• [Extrait fourni]
+--

# Les notifications de mon iPhone 7 disparaissent lorsque je change de page d'accueil



## RAGGEDINSOMNIA (9 Décembre 2017)

Bonjour à tous !

Je connais ce problème depuis un bon bout de temps à présent. Je possède un iPhone 7 rouge depuis courant août (avant je possédais un iPhone 5s). Lorsque j'ai pu transférer mes données d'un portable à l'autre, j'ai eu l'impression d'avoir transféré les beugs et problèmes techniques de mon ancien portable au nouveau.

Donc, pour le coup, lorsque je suis sur mon écran principal avec toutes les applications que j'utilise régulièrement tout est niquel, le nombre de notifications est bien présente. Mais lorsque je dois glisser vers la gauche ou vers la droite puis revenir à mon écran où il y a principalement toutes mes applis, et bien... il n'y a plus le nombre de notifications qui s'affichent.
Si mes explications sont un peu boiteuses et peu compréhensibles, je m'en excuse d'avance et je vous laisse plutôt observer en image. (cela peut paraître assez futile comme problème mais ça commence à réellement m'embêter.)

En vous remerciant d'avance pour votre attention


----------

+--

• [Données présentées]
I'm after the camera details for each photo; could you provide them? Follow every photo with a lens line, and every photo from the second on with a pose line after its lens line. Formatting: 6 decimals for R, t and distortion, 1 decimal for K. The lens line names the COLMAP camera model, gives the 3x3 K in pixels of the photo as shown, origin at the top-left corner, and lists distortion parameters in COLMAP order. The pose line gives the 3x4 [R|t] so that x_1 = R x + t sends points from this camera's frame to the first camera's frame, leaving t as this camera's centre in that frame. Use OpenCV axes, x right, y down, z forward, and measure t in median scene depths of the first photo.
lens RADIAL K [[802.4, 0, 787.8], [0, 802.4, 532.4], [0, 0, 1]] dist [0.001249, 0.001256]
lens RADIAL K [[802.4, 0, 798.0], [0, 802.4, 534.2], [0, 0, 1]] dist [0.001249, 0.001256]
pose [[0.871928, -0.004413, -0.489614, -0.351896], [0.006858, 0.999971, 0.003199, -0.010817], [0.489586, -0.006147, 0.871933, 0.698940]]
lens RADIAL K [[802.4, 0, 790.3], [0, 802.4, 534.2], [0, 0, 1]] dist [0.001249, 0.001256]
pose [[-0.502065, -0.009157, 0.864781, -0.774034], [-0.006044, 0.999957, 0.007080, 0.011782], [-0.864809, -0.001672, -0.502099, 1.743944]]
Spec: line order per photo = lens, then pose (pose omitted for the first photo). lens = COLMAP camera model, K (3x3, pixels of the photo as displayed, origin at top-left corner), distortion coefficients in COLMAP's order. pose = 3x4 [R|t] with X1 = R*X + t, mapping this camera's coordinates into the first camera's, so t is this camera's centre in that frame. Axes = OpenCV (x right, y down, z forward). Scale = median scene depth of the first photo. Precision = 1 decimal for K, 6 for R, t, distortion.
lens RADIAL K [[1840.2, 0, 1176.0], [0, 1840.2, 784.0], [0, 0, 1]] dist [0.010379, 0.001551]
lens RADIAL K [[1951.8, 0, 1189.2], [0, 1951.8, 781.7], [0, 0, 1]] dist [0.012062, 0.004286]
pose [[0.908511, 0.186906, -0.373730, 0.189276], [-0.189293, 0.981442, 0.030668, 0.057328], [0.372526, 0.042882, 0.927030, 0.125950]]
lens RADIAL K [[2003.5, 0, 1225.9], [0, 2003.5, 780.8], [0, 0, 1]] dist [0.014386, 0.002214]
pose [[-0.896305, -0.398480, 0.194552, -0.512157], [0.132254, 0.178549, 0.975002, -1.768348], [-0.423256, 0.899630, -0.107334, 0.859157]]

+--

• [Travail à faire] Recopiez le passage du message du forum qui commence à « Si mes explications » et se termine à « à réellement m'embêter.) ». Seul le message du forum sert de source.

• [Résultat obtenu]
Si mes explications sont un peu boiteuses et peu compréhensibles, je m'en excuse d'avance et je vous laisse plutôt observer en image. (cela peut paraître assez futile comme problème mais ça commence à réellement m'embêter.)